James Osamu Nakagawa

Overview

James Osamu Nakagawa in #47 Mizu:

 

“For years I have carried with me a vivid memory of the first time I stood atop these cliffs – a memory of beauty in the endless blue expanse of sea and sky intensified by the fearsome height and history that met my downward gaze.” — Osamu James Nakagawa (Banta, Sohbido, 2009)

 

Osamu James Nakagawa was born in New York City in 1962 and raised in Tokyo. He returned to the United States, moving to Houston, Texas, at the age of 15. He received a Bachelor of Arts from the University of St. Thomas Houston in 1986 and a Master of Fine Arts from the University of Houston in 1993. Currently, Mr. Nakagawa is an associate professor of photography at Indiana University.

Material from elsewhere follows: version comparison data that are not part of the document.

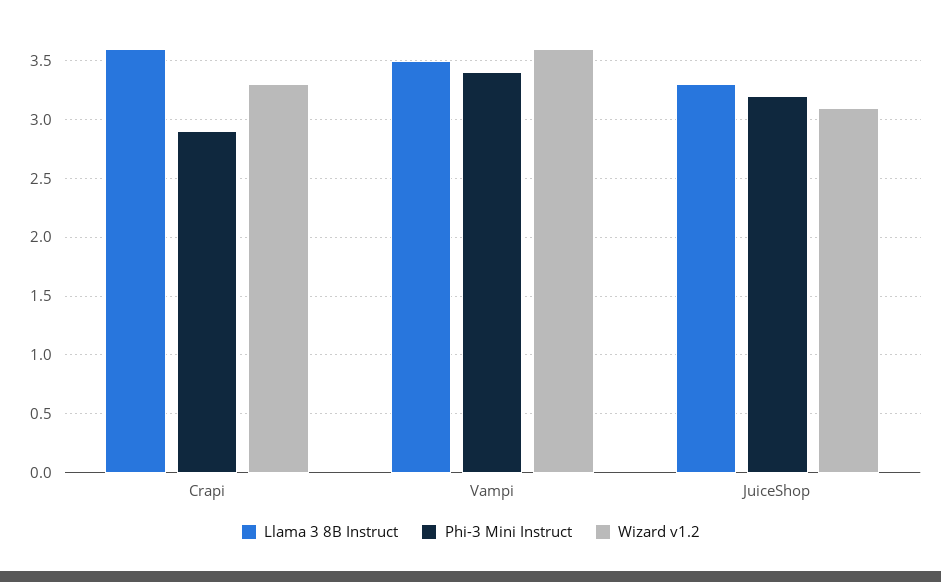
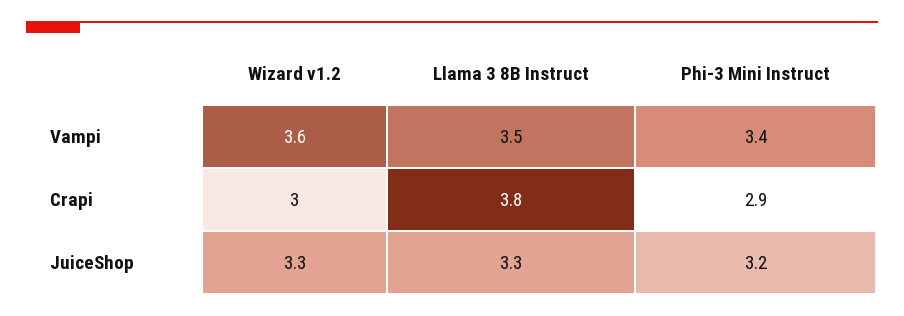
  {
    "Llama 3 8B Instruct": {
-     "Crapi": 3.6,
+     "Crapi": 3.8,
      "Vampi": 3.5,
      "JuiceShop": 3.3
    },
    "Phi-3 Mini Instruct": {
      "Crapi": 2.9,
      "Vampi": 3.4,
      "JuiceShop": 3.2
    },
    "Wizard v1.2": {
-     "Crapi": 3.3,
+     "Crapi": 3,
      "Vampi": 3.6,
-     "JuiceShop": 3.1
+     "JuiceShop": 3.3
    }
  }

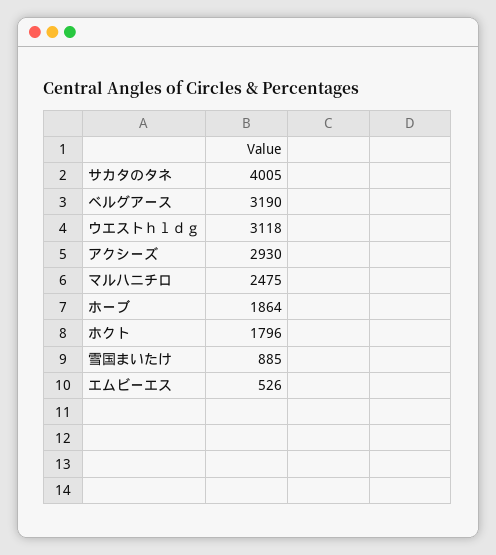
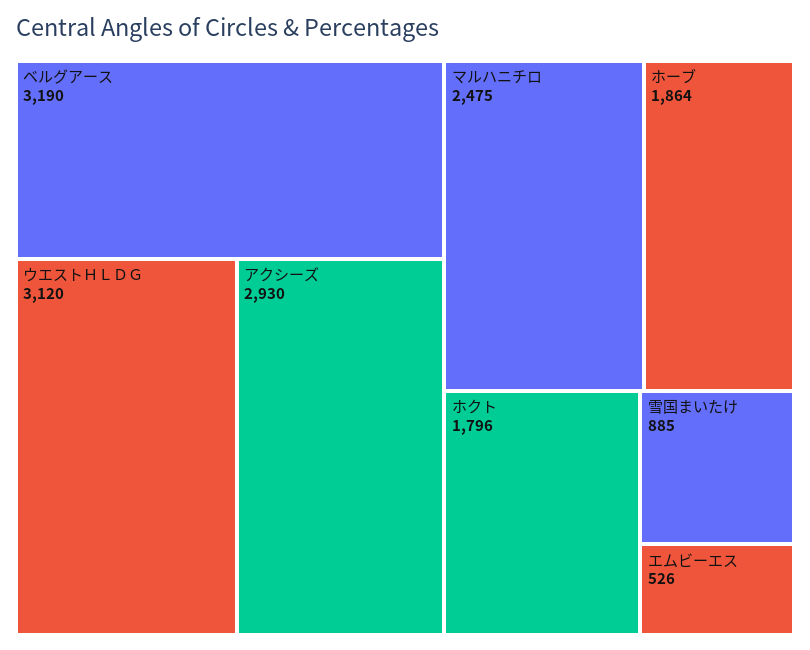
  {
-   "サカタのタネ": 4005,
    "ベルグアース": 3190,
-   "ウエストｈｌｄｇ": 3118,
+   "ウエストｈｌｄｇ": 3120,
    "アクシーズ": 2930,
    "マルハニチロ": 2475,
    "ホーブ": 1864,
    "ホクト": 1796,
    "雪国まいたけ": 885,
    "エムビーエス": 526
  }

He lives and works in Bloomington, Indiana.

Nakagawa’s work moves seamlessly from direct black and white photographs (Kai, 1998-2001) to large color “paintings” (Banta, 2008) pieced together from hundreds of digital files. His accomplishments in the technology of new media and digital photography meld with his unique, personal visual language. Since 2009 Nakagawa has spent much of his time in his “other” home, Japan. His new work centers on the island of Okinawa and its “bantas,” the precipitous and breathtaking cliffs that still bear the scars of the intense battles waged during the Second World War. Utilising digital juxtaposition and shifting perspective, Nakagawa’s views of the cliffs serve as pictorial metaphor for the tension between fear and beauty.

 

Nakagawa is a recipient of the 2009 John Simon Guggenheim fellowship and 2010 Higashikawa A New Photographer Award in Japan. Nakagawa's work is shown internationally. Solo exhibitions include-Banta: Stained Memory, Sakima Art Museum, Okinawa, Japan; Course: Banta, SEPIA International Inc., New York, NY; Osamu James Nakagawa, Ma-between the past, McMurtrey Gallery, Houston, Texas; Kai: Osamu James Nakagawa, SEPIA International Inc., New York, NY; Mado, Houston Center for Photography. Selected group shows include -Traces and Omens, 2005 Noorderlicht Photofestival, Groningen, Netherlands, Contemporary American Photography, 7 International Fototage 2005, Mannheim Germany; Common Ground, Corcoran Museum of Fine Arts, Washington D.C.; Cuenca, Ecuador Bienal '98: Borderline Figuration; Medialogue-Photography in Contemporary Japanese Art '98, Tokyo Metropolitan Museum of Photography; Field of Vision: Five Gulf Coast Photographers, Contemporary Arts Museum, Houston. Nakagawa received grants and fellowship from the Japan Foundation; Santa Fe Center for Visual Arts; Indiana Arts Commission; The Light Work, Syracuse, NY; Anderson Ranch Arts Center, Co.; Houston Center for Photography; The American Photography Institute, New York City; Cultural Arts of Houston/Harris County. His work is included in numerous public collections, including The Metropolitan Museum of Art, The International Museum of Photography at George Eastman House, The Corcoran Museum of Fine Arts, Nelson Atkins Museum of Arts; The Tokyo Metropolitan Museum of Photography, Sakima Art Museum, The Museum of Fine Arts, Houston, among others.